Code of conduct

Sir, — The article `When shall the judges be found guilty?' has not appeared a day too soon. The views expressed therein are timely and deserve the highest consideration by the Constitution review committee which is engaged in recommending a revamp of the Constitution wherever required. Constitutional procedure presently in vogue for taking action on the erring judges has been found to be wanting and the credibility of the procedure itself is under a cloud, as members of Parliament cannot honestly divest themselves of their political affinities however much they may claim to do so while dealing with the impeachment issue in the House.

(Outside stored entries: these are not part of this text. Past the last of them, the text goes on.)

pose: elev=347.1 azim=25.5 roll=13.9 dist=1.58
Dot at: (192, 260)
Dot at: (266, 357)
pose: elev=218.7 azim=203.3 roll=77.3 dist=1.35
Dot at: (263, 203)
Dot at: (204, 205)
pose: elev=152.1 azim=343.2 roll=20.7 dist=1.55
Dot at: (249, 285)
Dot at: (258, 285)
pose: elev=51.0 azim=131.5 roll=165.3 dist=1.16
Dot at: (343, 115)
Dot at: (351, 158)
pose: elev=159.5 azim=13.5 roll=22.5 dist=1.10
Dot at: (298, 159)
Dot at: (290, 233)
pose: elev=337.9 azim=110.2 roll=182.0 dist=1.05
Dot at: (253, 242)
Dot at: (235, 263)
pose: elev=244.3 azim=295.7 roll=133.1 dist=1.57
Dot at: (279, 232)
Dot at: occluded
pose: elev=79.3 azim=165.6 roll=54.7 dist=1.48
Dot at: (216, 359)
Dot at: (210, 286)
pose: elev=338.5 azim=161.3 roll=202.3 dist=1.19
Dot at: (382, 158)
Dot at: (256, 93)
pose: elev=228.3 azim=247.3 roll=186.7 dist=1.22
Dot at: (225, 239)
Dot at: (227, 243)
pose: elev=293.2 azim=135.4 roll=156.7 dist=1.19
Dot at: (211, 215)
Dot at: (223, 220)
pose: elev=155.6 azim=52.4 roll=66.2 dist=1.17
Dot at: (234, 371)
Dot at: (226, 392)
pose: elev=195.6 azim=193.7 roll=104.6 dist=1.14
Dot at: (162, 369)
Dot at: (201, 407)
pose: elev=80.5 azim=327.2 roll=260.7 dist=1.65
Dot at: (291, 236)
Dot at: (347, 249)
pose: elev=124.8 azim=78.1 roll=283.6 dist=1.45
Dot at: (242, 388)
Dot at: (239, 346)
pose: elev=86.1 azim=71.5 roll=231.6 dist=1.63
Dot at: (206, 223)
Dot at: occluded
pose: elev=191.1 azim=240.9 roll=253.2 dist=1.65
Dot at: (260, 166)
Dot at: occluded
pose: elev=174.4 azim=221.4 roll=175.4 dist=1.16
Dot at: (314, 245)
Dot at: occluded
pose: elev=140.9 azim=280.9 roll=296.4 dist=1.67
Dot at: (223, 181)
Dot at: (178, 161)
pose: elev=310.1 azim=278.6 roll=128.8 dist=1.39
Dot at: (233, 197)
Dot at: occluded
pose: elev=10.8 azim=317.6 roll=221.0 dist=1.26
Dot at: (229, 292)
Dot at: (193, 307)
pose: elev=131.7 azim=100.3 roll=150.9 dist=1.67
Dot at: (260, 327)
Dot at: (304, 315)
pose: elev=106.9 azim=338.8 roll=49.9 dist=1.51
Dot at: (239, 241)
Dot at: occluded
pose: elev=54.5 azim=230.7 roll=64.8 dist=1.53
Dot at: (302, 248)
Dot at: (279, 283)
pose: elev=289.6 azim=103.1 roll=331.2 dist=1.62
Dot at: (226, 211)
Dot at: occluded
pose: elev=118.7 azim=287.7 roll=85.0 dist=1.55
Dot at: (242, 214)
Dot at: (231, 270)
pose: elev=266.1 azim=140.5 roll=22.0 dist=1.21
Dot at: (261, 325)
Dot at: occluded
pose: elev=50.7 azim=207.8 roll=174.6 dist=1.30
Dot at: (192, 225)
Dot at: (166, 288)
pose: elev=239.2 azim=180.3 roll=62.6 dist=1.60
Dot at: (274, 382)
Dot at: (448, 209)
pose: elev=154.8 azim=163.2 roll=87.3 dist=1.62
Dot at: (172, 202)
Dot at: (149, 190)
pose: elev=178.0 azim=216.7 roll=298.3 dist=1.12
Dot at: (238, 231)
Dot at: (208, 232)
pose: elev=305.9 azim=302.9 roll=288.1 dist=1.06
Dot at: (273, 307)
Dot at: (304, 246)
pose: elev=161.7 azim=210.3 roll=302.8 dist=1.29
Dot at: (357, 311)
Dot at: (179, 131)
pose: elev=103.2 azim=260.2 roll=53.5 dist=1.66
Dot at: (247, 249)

The legal profession is one of the oldest and is regulated by the Bar Councils and Disciplinary Committees set up thereunder. These regulations do not cover the Supreme Court and High Court judges. It is necessary to set up a disciplinary committee in order to maintain the highest integrity of the judges and to enforce a mandatory code of conduct for their behaviour.

When all the professions are subject to a mandatory and prescribed code of conduct known to everyone, there is no reason why the same cannot be followed in the case of judges as they too belong to the legal profession though placed in higher echelons.

T.V. Padmanabhan, Chennai

Sir, — The article deals exhaustively on the deficiencies in our laws and how they protect the judges. It is hoped that the Constitution review panel recommends remedial steps to correct the wrongs suitably. The Centre should take quick steps to accept and implement such recommendations without giving room for criticism that `they will never see the light of day'.